■ PROMPT
Write out every line of the records below word for word, leaving out the pictures.

■ DATASET RECORDS
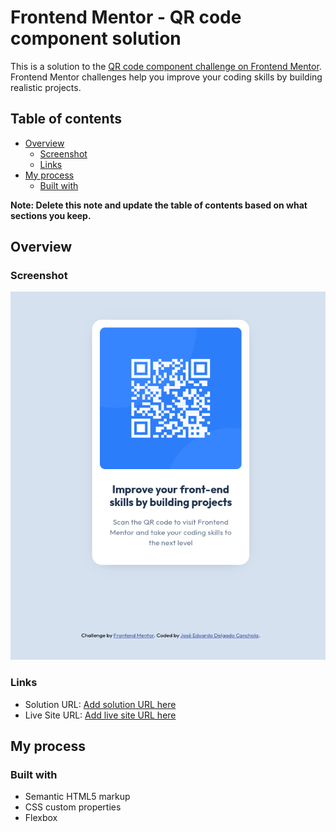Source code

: # Frontend Mentor - QR code component solution

This is a solution to the [QR code component challenge on Frontend Mentor](https://www.frontendmentor.io/challenges/qr-code-component-iux_sIO_H). Frontend Mentor challenges help you improve your coding skills by building realistic projects. 

## Table of contents

- [Overview](#overview)
  - [Screenshot](#screenshot)
  - [Links](#links)
- [My process](#my-process)
  - [Built with](#built-with)

**Note: Delete this note and update the table of contents based on what sections you keep.**

## Overview

### Screenshot

![](./images/screenshot.png)

### Links

- Solution URL: [Add solution URL here](https://github.com/jedcanchola/frontend-challenges/tree/main/qr-component/qr-code-component-main)
- Live Site URL: [Add live site URL here](https://jedcanchola.github.io/frontend-challenges/qr-component/qr-code-component-main/)

## My process

### Built with

- Semantic HTML5 markup
- CSS custom properties
- Flexbox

■ WRITTEN RESPONSE
Source code

: # Frontend Mentor - QR code component solution

This is a solution to the [QR code component challenge on Frontend Mentor](https://www.frontendmentor.io/challenges/qr-code-component-iux_sIO_H). Frontend Mentor challenges help you improve your coding skills by building realistic projects. 

## Table of contents

- [Overview](#overview)
  - [Screenshot](#screenshot)
  - [Links](#links)
- [My process](#my-process)
  - [Built with](#built-with)

**Note: Delete this note and update the table of contents based on what sections you keep.**

## Overview

### Screenshot

![](./images/screenshot.png)

### Links

- Solution URL: [Add solution URL here](https://github.com/jedcanchola/frontend-challenges/tree/main/qr-component/qr-code-component-main)
- Live Site URL: [Add live site URL here](https://jedcanchola.github.io/frontend-challenges/qr-component/qr-code-component-main/)

## My process

### Built with

- Semantic HTML5 markup
- CSS custom properties
- Flexbox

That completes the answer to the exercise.